Embora permaneça ligado à Cufa, Athayde não mais dirige o dia a dia da instituição que atualmente é presidida pelo ativista social Francisco José Pereira, o Preto Zezé, 37. Há um ano, ele resolveu dar um passo maior e fundou a FHolding (Favela Holding), que, além de mantenedora da Cufa, coordena empresas com atuação comunitária. “É a primeira holding social do mundo. Pode ver no google. Existem empresas sociais, mas não uma holding”, diz. Segundo Athayde, já foram formadas 21 SPE (Sociedades de Propósito Específico) em parcerias com grandes grupos brasileiros e multinacionais, sempre com o objetivo de desenvolver setores da favela e qualificar seus moradores. Com a Conspiração Filmes, por exemplo, foi criada a Confusão, que atua na área de conteúdo para cinema, televisão e novas mídias; com a P&G e a Tendência, surgiu a Favela Distribuições, que implanta pontos de venda e distribuição de produtos; a Cadeia Produtiva é uma sociedade com a empresa italiana fabricantes de móveis, Doimo, para implantação de fábricas em comunidades e presídios; outra subsidiária é a Favela Vai Voando, que vende passagens aéreas a preços acessíveis. Já são mais de 100 pontos de venda em favelas. “Há vários outros parceiros, mas todas as empresas obedecem  à mesma lógica: a maioria dos funcionários é da favela. Sou um executivo social e quero ganhar dinheiro desenvolvendo riquezas nesses territórios. Meu trabalho é tornar protagonistas as pessoas desses territórios. A Cufa, por exemplo, não tem voluntários. Todo mundo aqui tem carteira assinada. Se não, eu teria só o discurso e estaria reproduzindo aquilo que estou criticando”, explica. O projeto que ele mais acalenta, no momento, é um shopping popular que uma das empresas da holding vai lançar em parceria com a rede mineira Uai. “Ficará no Complexo do Alemão. Os lojistas serão sócios do empreendimento e obrigatoriamente moradores da favela. E só vamos empregar morador da favela. O objetivo é que a grande parte da riqueza gerada circule na própria comunidade. Se não fosse assim, eu estaria vendendo a favela”, avalia.

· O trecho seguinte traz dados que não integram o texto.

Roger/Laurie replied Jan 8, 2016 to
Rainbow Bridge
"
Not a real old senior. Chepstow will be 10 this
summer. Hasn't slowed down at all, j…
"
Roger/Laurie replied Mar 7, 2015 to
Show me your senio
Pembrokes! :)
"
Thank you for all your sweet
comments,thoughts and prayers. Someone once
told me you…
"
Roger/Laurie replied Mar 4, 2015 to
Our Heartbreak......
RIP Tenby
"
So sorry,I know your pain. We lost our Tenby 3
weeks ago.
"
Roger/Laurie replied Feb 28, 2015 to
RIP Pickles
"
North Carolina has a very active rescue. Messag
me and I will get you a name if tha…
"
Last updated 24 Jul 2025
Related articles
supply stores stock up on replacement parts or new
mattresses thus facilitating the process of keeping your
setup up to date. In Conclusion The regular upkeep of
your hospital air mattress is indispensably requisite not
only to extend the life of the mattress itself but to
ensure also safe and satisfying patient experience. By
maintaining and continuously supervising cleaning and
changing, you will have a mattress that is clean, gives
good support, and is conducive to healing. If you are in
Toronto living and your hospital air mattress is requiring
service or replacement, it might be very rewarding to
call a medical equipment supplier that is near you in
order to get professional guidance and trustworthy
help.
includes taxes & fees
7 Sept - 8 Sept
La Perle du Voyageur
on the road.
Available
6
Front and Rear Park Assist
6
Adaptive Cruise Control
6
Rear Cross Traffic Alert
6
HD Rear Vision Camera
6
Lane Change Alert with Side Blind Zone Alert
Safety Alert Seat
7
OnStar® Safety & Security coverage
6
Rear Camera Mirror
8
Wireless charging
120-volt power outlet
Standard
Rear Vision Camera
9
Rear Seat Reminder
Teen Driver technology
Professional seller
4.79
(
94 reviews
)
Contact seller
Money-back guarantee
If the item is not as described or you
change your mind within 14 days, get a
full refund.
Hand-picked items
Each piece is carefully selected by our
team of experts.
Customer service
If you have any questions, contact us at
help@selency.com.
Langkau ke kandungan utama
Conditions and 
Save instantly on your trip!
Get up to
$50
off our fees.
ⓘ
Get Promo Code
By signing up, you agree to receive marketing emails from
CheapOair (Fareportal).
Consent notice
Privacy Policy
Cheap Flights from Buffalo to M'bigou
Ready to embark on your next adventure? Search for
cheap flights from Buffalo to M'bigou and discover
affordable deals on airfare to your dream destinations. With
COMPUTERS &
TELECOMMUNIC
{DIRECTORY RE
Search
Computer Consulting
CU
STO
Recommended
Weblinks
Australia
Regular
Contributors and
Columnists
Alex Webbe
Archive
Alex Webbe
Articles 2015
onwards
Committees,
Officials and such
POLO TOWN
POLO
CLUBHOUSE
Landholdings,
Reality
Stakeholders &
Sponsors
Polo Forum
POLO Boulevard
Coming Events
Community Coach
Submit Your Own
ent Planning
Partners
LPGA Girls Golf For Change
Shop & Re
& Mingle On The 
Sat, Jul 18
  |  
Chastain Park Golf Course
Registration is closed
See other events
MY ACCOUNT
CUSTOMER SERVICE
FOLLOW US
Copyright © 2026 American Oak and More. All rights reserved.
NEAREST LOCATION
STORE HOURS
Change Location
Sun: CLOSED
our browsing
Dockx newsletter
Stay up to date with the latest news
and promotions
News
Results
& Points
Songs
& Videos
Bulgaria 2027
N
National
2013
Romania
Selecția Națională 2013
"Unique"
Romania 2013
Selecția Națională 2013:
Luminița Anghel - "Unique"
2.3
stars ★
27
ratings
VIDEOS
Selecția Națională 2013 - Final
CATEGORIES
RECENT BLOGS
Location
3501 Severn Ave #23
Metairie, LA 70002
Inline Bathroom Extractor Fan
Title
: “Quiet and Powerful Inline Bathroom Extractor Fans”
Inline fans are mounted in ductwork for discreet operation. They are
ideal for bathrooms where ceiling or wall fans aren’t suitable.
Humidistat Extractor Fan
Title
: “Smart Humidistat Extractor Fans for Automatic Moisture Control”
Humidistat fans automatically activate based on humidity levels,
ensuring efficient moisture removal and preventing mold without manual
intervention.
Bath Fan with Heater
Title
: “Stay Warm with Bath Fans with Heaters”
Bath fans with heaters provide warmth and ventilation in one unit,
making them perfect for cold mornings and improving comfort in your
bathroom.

O executivo social, como se define, é também um workaholic social. Embora tanto a mulher, Marilza, quanto os filhos participem das atividades da Cufa e das empresas, ele confessa que a família cobra sua presença. “Gosto do que faço. Mas realmente me sobra pouco tempo para o lazer. Tenho que apagar muito incêndio, pagar as minhas contas, os funcionários, um correria permanente. Fui agora no carnaval para a Bahia, e acabei trabalhando, de certa forma. Como criei recentemente a Liga dos Blocos Afros do Rio de Janeiro, fui ver como é feito para aplicar aqui. Às vezes vou para Angra dos Reis, onde temos um apartamento alugado. Em Nova York, tive um reunião e almocei no MoMa. Não dá para dizer que não me diverti trabalhando”.